Records drawn from a dataset
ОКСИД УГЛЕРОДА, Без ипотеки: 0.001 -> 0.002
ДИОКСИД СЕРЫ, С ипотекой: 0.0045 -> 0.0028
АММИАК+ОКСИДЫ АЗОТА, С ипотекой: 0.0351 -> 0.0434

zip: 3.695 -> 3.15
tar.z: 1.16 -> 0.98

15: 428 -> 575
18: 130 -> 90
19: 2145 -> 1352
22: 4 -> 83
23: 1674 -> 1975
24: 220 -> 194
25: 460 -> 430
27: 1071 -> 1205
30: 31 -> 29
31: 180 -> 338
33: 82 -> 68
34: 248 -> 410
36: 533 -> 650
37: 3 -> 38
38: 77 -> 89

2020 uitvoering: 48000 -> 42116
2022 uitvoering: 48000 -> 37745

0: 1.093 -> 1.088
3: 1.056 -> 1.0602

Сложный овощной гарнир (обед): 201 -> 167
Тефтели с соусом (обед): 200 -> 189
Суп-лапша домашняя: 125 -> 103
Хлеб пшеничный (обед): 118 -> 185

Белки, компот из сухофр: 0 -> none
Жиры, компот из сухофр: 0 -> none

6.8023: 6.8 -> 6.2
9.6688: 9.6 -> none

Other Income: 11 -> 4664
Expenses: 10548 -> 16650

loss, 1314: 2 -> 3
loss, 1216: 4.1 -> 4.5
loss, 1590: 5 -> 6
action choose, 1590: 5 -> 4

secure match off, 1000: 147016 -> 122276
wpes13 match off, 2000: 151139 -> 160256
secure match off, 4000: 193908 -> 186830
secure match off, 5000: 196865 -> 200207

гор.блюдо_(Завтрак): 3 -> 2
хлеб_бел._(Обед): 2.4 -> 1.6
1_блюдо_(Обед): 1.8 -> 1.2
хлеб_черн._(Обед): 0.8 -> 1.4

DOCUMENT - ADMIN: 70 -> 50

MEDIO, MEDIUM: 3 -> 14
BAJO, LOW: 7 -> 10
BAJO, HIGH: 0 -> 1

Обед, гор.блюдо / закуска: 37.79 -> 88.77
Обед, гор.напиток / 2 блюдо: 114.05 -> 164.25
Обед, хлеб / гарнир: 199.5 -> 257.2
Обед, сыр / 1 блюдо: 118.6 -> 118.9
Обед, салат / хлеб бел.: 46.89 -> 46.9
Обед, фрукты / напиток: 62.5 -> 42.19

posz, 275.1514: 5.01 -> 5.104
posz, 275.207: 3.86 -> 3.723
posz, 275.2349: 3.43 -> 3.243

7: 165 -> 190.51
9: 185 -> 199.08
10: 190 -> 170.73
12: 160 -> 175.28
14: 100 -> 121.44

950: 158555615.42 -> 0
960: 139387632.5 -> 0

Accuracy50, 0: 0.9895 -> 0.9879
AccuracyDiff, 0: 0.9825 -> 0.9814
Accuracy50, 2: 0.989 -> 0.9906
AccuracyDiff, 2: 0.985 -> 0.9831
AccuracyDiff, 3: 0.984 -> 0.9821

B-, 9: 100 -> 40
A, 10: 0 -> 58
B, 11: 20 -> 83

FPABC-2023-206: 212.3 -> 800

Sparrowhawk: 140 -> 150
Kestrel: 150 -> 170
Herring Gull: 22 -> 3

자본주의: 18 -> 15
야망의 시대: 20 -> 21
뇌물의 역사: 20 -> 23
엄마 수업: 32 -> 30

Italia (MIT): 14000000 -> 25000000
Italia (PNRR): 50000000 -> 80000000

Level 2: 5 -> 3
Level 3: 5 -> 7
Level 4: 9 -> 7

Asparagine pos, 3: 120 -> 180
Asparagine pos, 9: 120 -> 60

Activity:
Retype all the data verbatim.

Task output:
ОКСИД УГЛЕРОДА, Без ипотеки: 0.001 -> 0.002
ДИОКСИД СЕРЫ, С ипотекой: 0.0045 -> 0.0028
АММИАК+ОКСИДЫ АЗОТА, С ипотекой: 0.0351 -> 0.0434

zip: 3.695 -> 3.15
tar.z: 1.16 -> 0.98

15: 428 -> 575
18: 130 -> 90
19: 2145 -> 1352
22: 4 -> 83
23: 1674 -> 1975
24: 220 -> 194
25: 460 -> 430
27: 1071 -> 1205
30: 31 -> 29
31: 180 -> 338
33: 82 -> 68
34: 248 -> 410
36: 533 -> 650
37: 3 -> 38
38: 77 -> 89

2020 uitvoering: 48000 -> 42116
2022 uitvoering: 48000 -> 37745

0: 1.093 -> 1.088
3: 1.056 -> 1.0602

Сложный овощной гарнир (обед): 201 -> 167
Тефтели с соусом (обед): 200 -> 189
Суп-лапша домашняя: 125 -> 103
Хлеб пшеничный (обед): 118 -> 185

Белки, компот из сухофр: 0 -> none
Жиры, компот из сухофр: 0 -> none

6.8023: 6.8 -> 6.2
9.6688: 9.6 -> none

Other Income: 11 -> 4664
Expenses: 10548 -> 16650

loss, 1314: 2 -> 3
loss, 1216: 4.1 -> 4.5
loss, 1590: 5 -> 6
action choose, 1590: 5 -> 4

secure match off, 1000: 147016 -> 122276
wpes13 match off, 2000: 151139 -> 160256
secure match off, 4000: 193908 -> 186830
secure match off, 5000: 196865 -> 200207

гор.блюдо_(Завтрак): 3 -> 2
хлеб_бел._(Обед): 2.4 -> 1.6
1_блюдо_(Обед): 1.8 -> 1.2
хлеб_черн._(Обед): 0.8 -> 1.4

DOCUMENT - ADMIN: 70 -> 50

MEDIO, MEDIUM: 3 -> 14
BAJO, LOW: 7 -> 10
BAJO, HIGH: 0 -> 1

Обед, гор.блюдо / закуска: 37.79 -> 88.77
Обед, гор.напиток / 2 блюдо: 114.05 -> 164.25
Обед, хлеб / гарнир: 199.5 -> 257.2
Обед, сыр / 1 блюдо: 118.6 -> 118.9
Обед, салат / хлеб бел.: 46.89 -> 46.9
Обед, фрукты / напиток: 62.5 -> 42.19

posz, 275.1514: 5.01 -> 5.104
posz, 275.207: 3.86 -> 3.723
posz, 275.2349: 3.43 -> 3.243

7: 165 -> 190.51
9: 185 -> 199.08
10: 190 -> 170.73
12: 160 -> 175.28
14: 100 -> 121.44

950: 158555615.42 -> 0
960: 139387632.5 -> 0

Accuracy50, 0: 0.9895 -> 0.9879
AccuracyDiff, 0: 0.9825 -> 0.9814
Accuracy50, 2: 0.989 -> 0.9906
AccuracyDiff, 2: 0.985 -> 0.9831
AccuracyDiff, 3: 0.984 -> 0.9821

B-, 9: 100 -> 40
A, 10: 0 -> 58
B, 11: 20 -> 83

FPABC-2023-206: 212.3 -> 800

Sparrowhawk: 140 -> 150
Kestrel: 150 -> 170
Herring Gull: 22 -> 3

자본주의: 18 -> 15
야망의 시대: 20 -> 21
뇌물의 역사: 20 -> 23
엄마 수업: 32 -> 30

Italia (MIT): 14000000 -> 25000000
Italia (PNRR): 50000000 -> 80000000

Level 2: 5 -> 3
Level 3: 5 -> 7
Level 4: 9 -> 7

Asparagine pos, 3: 120 -> 180
Asparagine pos, 9: 120 -> 60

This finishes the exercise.